1,1,1,2,2,3,3-Heptachloropropane
- Names: Preferred IUPAC name 1,1,1,2,2,3,3-Heptachloropropane

Identifiers
- CAS Number: 594-89-8;
- 3D model (JSmol): Interactive image;
- ChemSpider: 11187;
- ECHA InfoCard: 100.008.962
- EC Number: 209-856-1;
- PubChem CID: 11677;
- UNII: J7BW4GD9PS;
- CompTox Dashboard (EPA): DTXSID50208130 ;

Properties
- Chemical formula: C_{3}HCl_{7}
- Molar mass: 285.21 g/mol
- Melting point: 29 °C (84 °F; 302 K)
- Boiling point: 243.5 °C (470.3 °F; 516.6 K)
- Hazards: GHS labelling:
- Pictograms: GHS07: Exclamation mark
- Signal word: Warning
- Hazard statements: H315, H319, H335, H413
- Precautionary statements: P261, P264, P271, P273, P280, P302+P352, P304+P340, P305+P351+P338, P312, P321, P332+P313, P337+P313, P362, P403+P233, P405, P501

Related compounds
- Related compounds: 1,1,1,2,3,3,3-Heptafluoropropane

= 1,1,1,2,2,3,3-Heptachloropropane =

1,1,1,2,2,3,3-Heptachloropropane is a compound of chlorine, hydrogen, and carbon. Its linear formula is C_{2}Cl_{5}CHCl_{2}.

Heptachloropropane is made in a modified Friedel-Crafts or Prins reaction from chloroform and tetrachloroethylene with catalytic aluminum chloride. Dehydrochlorination with a base gives hexachloropropene.

» EXCERPTED DATA:
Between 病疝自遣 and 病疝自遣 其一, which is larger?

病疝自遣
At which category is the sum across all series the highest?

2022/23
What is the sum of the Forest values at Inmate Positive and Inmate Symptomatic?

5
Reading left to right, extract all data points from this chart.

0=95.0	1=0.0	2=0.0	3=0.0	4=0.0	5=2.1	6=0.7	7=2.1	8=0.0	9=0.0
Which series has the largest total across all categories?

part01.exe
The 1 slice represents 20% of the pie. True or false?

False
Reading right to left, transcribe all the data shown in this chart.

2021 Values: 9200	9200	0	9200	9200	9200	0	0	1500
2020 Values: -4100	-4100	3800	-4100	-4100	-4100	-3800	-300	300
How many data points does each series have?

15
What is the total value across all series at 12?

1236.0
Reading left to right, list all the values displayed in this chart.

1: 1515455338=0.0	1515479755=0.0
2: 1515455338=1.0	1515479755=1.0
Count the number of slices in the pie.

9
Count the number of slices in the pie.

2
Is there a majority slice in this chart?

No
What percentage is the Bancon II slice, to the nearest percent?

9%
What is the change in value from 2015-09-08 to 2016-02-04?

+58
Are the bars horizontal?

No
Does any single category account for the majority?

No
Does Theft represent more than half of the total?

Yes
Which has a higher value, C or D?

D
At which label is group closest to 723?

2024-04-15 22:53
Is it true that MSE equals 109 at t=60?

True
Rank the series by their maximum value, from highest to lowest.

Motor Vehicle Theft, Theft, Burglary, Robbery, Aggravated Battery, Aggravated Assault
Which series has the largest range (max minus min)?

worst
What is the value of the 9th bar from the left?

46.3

» WHAT IS REQUIRED:
Please reproduce the heptachloropropane text above in full, without changing a single character.

» RESULT OF THIS TASK:
1,1,1,2,2,3,3-Heptachloropropane
- Names: Preferred IUPAC name 1,1,1,2,2,3,3-Heptachloropropane

Identifiers
- CAS Number: 594-89-8;
- 3D model (JSmol): Interactive image;
- ChemSpider: 11187;
- ECHA InfoCard: 100.008.962
- EC Number: 209-856-1;
- PubChem CID: 11677;
- UNII: J7BW4GD9PS;
- CompTox Dashboard (EPA): DTXSID50208130 ;

Properties
- Chemical formula: C_{3}HCl_{7}
- Molar mass: 285.21 g/mol
- Melting point: 29 °C (84 °F; 302 K)
- Boiling point: 243.5 °C (470.3 °F; 516.6 K)
- Hazards: GHS labelling:
- Pictograms: GHS07: Exclamation mark
- Signal word: Warning
- Hazard statements: H315, H319, H335, H413
- Precautionary statements: P261, P264, P271, P273, P280, P302+P352, P304+P340, P305+P351+P338, P312, P321, P332+P313, P337+P313, P362, P403+P233, P405, P501

Related compounds
- Related compounds: 1,1,1,2,3,3,3-Heptafluoropropane

= 1,1,1,2,2,3,3-Heptachloropropane =

1,1,1,2,2,3,3-Heptachloropropane is a compound of chlorine, hydrogen, and carbon. Its linear formula is C_{2}Cl_{5}CHCl_{2}.

Heptachloropropane is made in a modified Friedel-Crafts or Prins reaction from chloroform and tetrachloroethylene with catalytic aluminum chloride. Dehydrochlorination with a base gives hexachloropropene.